So how will MySpace manage all of its international operations after slicing non-U.S. staff by some 65 percent? Short answer: it won’t. The social network is outsourcing its sites in Brazil, Argentina, Spain, Italy, Poland, Mexico, and Turkey to News Corp (NYSE: NWS). sibling Fox International Channels (FIC). MySpace CEO Owen Van Natta calls it the “first result” of the company’s international operational review but it’s the second one that’s gone public. The first we heard about was the plan to cut international staff to 150 from 450 and to close at least four offices.
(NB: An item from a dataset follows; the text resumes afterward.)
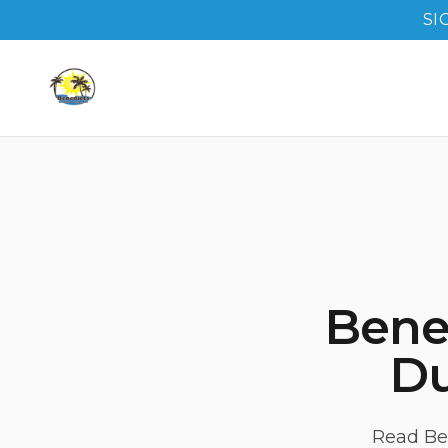
SI
Bene
Du
Read Ben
In what’s described in the announcement as a partnership, FIC will manage local advertising, marketing, and promotion—the suggestion being that without FIC, MySpace might have had to pull some plugs. MySpace’s main contribution will be the existing sites and, well, the branding. FIC isn’t new to running websites or online ads; it operates the websites for 170 linear and non-linear channels, and already has an international online ad business. This will help MySpace manage costs while maintaining a presence. MySpace wouldn’t provide details about how the partnership will work financially.
What remains to be seen is how it will fit in with the changes MySpace is planning in terms of look and content across the board. News Corp. Chairman and CEO Rupert Murdoch referred last week to plans to reinvent as an entertainment portal. If the idea is to extend that concept globally, FIC could come in handy.